INFORMATION SUPPLIED.
---
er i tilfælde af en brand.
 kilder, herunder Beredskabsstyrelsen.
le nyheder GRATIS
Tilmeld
---
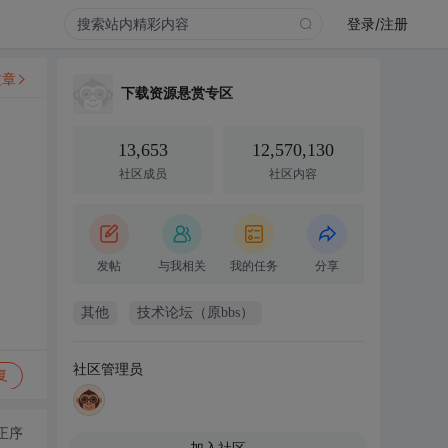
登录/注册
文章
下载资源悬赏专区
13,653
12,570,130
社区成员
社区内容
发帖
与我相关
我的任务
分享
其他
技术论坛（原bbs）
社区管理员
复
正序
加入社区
---
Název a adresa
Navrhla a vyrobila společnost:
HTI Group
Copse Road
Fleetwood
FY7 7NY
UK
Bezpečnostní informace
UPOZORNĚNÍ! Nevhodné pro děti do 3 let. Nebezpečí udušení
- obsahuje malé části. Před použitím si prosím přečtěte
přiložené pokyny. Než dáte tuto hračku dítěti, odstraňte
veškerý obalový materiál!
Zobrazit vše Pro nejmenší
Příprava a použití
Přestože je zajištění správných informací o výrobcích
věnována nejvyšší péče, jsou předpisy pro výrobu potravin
---
WHAT IS REQUIRED. The entries above hold a line with "UPOZORNĚNÍ! Nevhodné pro" and a later line with "věnována nejvyšší péče, jsou". Write out exactly those lines and all lines between, nothing more.

RESPONSE AREA.
UPOZORNĚNÍ! Nevhodné pro děti do 3 let. Nebezpečí udušení
- obsahuje malé části. Před použitím si prosím přečtěte
přiložené pokyny. Než dáte tuto hračku dítěti, odstraňte
veškerý obalový materiál!
Zobrazit vše Pro nejmenší
Příprava a použití
Přestože je zajištění správných informací o výrobcích
věnována nejvyšší péče, jsou předpisy pro výrobu potravin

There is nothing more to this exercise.